Source excerpt:

%%

Don't we need to wake up the wq as well?

> +}
> +
> +static int is_async_vq(struct vhost_virtqueue *vq)
> +{
> + return (vq->link_state == VHOST_VQ_LINK_ASYNC);

() not needed

> +}
> +
> +static void handle_async_rx_events_notify(struct vhost_net *net,
> + struct vhost_virtqueue *vq,
> + struct socket *sock)
> +{
> + struct kiocb *iocb = NULL;
> + struct vhost_log *vq_log = NULL;
> + int rx_total_len = 0;
> + unsigned int head, log, in, out;
> + int size;
> +
> + if (!is_async_vq(vq))
> + return;
> +
> + if (sock->sk->sk_data_ready)
> + sock->sk->sk_data_ready(sock->sk, 0);
> +
> + vq_log = unlikely(vhost_has_feature(&net->dev, VHOST_F_LOG_ALL)) ?
> + vq->log : NULL;
> +
> + while ((iocb = notify_dequeue(vq)) != NULL) {
> + vhost_add_used_and_signal(&net->dev, vq,
> + iocb->ki_pos, iocb->ki_nbytes);
> + size = iocb->ki_nbytes;
> + head = iocb->ki_pos;
> + rx_total_len += iocb->ki_nbytes;
> +
> + if (iocb->ki_dtor)
> + iocb->ki_dtor(iocb);

I am confused by the above. Isn't ki_dtor handle_iocb?
Why is it called here?

> + kmem_cache_free(net->cache, iocb);
> +
> + /* when log is enabled, recomputing the log info is needed,
> + * since these buffers are in async queue, and may not get
> + * the log info before.

%%

Things to do:
**1)** Summarize the code review excerpt in three sentences.
**2)** From the code review excerpt, copy the span from "I am confused" to "log info before.", word for word.
The material that follows has no connection to the code review excerpt.

[Extracted records]
%%

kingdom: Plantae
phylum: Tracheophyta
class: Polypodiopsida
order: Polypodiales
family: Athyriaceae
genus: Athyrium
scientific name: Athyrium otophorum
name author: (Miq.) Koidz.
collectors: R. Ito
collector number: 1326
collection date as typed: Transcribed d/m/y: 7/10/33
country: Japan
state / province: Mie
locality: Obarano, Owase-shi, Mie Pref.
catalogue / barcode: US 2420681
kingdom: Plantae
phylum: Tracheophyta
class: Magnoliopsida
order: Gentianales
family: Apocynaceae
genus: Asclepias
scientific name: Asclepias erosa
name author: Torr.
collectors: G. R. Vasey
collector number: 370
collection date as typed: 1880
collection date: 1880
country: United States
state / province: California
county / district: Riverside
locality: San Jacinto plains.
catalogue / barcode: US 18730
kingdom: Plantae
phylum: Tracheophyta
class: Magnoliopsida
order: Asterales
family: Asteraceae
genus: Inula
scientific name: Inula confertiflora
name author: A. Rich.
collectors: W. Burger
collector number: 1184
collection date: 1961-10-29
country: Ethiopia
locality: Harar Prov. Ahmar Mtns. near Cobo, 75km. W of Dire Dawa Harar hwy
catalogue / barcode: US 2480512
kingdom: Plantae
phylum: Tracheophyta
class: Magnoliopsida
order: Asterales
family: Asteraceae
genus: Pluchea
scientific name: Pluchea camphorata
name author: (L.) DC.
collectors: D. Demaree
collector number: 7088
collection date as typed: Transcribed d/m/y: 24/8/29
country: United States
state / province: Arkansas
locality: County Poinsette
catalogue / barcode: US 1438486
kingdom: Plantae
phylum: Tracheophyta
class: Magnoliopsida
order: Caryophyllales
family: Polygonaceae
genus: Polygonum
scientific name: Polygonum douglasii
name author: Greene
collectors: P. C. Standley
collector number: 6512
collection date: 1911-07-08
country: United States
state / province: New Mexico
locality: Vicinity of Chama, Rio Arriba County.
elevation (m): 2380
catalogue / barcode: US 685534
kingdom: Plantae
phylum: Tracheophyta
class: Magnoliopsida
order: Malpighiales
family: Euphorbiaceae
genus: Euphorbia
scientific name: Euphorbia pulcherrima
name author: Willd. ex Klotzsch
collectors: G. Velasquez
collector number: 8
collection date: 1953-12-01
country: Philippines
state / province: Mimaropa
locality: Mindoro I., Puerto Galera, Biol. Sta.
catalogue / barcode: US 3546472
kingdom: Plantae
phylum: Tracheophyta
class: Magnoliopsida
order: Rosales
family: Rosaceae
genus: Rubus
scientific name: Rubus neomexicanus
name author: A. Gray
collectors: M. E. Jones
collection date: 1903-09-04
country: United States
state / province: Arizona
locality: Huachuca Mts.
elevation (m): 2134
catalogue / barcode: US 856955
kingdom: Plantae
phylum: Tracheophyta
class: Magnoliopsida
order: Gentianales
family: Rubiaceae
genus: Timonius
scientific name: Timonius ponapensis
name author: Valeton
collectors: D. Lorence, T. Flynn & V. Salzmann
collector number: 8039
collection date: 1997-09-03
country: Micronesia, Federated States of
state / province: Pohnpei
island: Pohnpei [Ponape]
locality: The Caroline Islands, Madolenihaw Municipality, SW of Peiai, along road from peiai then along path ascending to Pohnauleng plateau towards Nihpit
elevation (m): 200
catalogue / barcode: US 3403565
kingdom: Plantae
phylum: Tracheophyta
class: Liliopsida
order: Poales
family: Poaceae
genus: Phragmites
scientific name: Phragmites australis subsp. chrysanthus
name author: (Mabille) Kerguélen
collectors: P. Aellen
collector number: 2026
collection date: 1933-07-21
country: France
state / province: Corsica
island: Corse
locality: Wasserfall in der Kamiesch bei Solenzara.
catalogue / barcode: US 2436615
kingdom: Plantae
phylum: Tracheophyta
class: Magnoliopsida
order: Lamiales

%%

Correct answers:
**1)** The reviewer asks whether the wq also needs to be woken up. In the quoted is_async_vq function, the reviewer notes that the parentheses around the return expression are not needed. In handle_async_rx_events_notify, the reviewer is confused by the call to iocb->ki_dtor, asking whether ki_dtor is handle_iocb and why it is called there.

**2)**
I am confused by the above. Isn't ki_dtor handle_iocb?
Why is it called here?

> + kmem_cache_free(net->cache, iocb);
> +
> + /* when log is enabled, recomputing the log info is needed,
> + * since these buffers are in async queue, and may not get
> + * the log info before.